Massospondylus, meaning “longer vertebrae,” is a genus of prosauropod dinosaur from the Hettangian to Pliensbachian ages of the Early Jurassic Period (200 to 183 million years ago). Massospondylus was discovered in 1853 by J.M. Orpen in the Upper Elliott Formation at Harrismith, South Africa. It was described in 1854 by Sir Richard Owen. It is one of the first dinosaurs to have been named.
The type species is M. carinatus. There have been seven other named species during the past 150 years, of which, only M. kallae is still considered valid. While several papers support the validity of Massospondylus as a unique genus, many scientists disagree where exactly this dinosaur lies on the evolutionary tree.
The first collected specimen from South Africa included vertebrae from the neck, back and tail, a shoulder blade, a humerus, partial pelvis, femur, tibia, and bones of the hand and feet. The original holotype material was part of the Royal College of Surgeons collection in London and was destroyed in World War II; only casts of the specimen remain.
Possible remains of Massospondylus have been found in the Upper Elliot Formation, the Clarens Formation, and the Bushveld Sandstone of South Africa and Lesotho; the Forest Sandstone and the Upper Karroo Sandstone of Zimbabwe; and the Kayenta Formation of Arizona. These remains consist of at least 80 partial skeletons and four skulls, representing both juveniles and adults.
The Massospondylus remains found in Arizona represent a specimen 25 percent larger than the largest skull found in any of the African specimens. The Arizona specimen also possesses four teeth in the premaxilla and sixteen in the maxilla, distinct of the African specimens.
Based on recent studies of the African Massospondylus remains, the Arizona specimen may not be a true Massospondylus. The Arizona skull and associated postcranial elements has been recently referred to the newly described genus Sarahsaurus.
Although Massospondylus has been long depicted as a quadruped, a 2007 study found it to be a bipedal plant-eater. However, according to some speculation, it is omnivorous, eating both plants and meat.
The adult is 13 to 20 feet long with a long neck and tail, a small head and slender body. On each of its forefeet, it bore a sharp thumb claw that was used in defense or feeding. Recent studies indicate it grew steadily throughout its life. It also possessed air sacs similar to those of birds, and may have cared for its young. The adult weighed about 300 pounds, or more for larger specimens.

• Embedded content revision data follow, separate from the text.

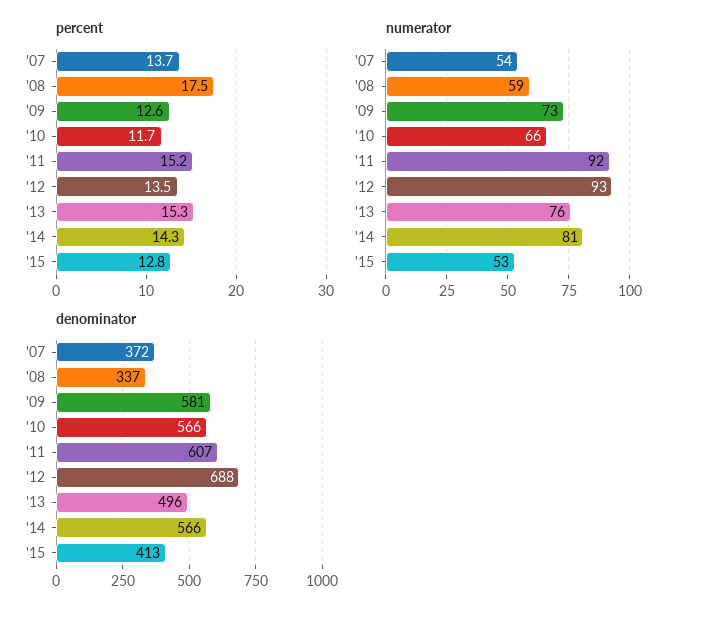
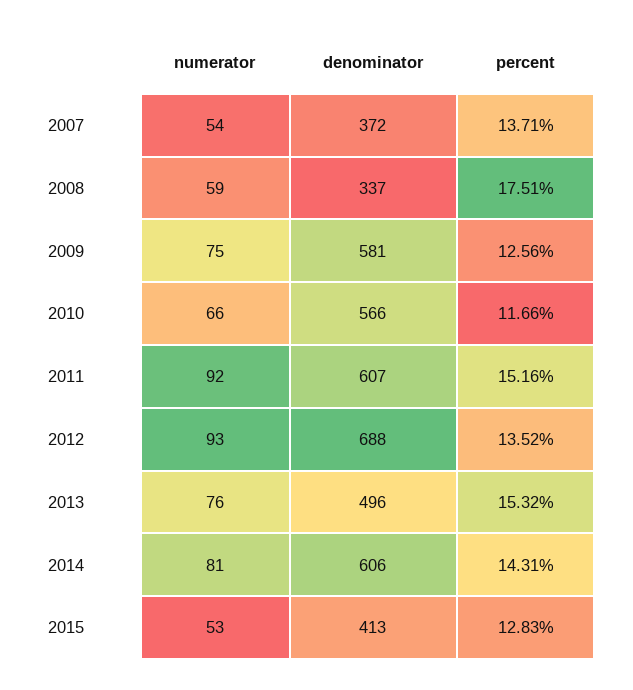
  {
    "percent": {
      "'07": 13.71,
      "'08": 17.51,
      "'09": 12.56,
      "'10": 11.66,
      "'11": 15.16,
      "'12": 13.52,
      "'13": 15.32,
      "'14": 14.31,
      "'15": 12.83
    },
    "numerator": {
      "'07": 54,
      "'08": 59,
-     "'09": 73,
+     "'09": 75,
      "'10": 66,
      "'11": 92,
      "'12": 93,
      "'13": 76,
      "'14": 81,
      "'15": 53
    },
    "denominator": {
      "'07": 372,
      "'08": 337,
      "'09": 581,
      "'10": 566,
      "'11": 607,
      "'12": 688,
      "'13": 496,
-     "'14": 566,
+     "'14": 606,
      "'15": 413
    }
  }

In 1977, seven 190-million-year-old eggs were discovered in Golden Gate Highlands National Park in South Africa by James Kitching, who identified them as belonging to Massospondylus. It was nearly 30 years before extraction began. They are the oldest dinosaur embryos ever found. Notably, the near hatchlings had no teeth, and the animal’s body proportions led scientists to speculate that postnatal care might have been necessary.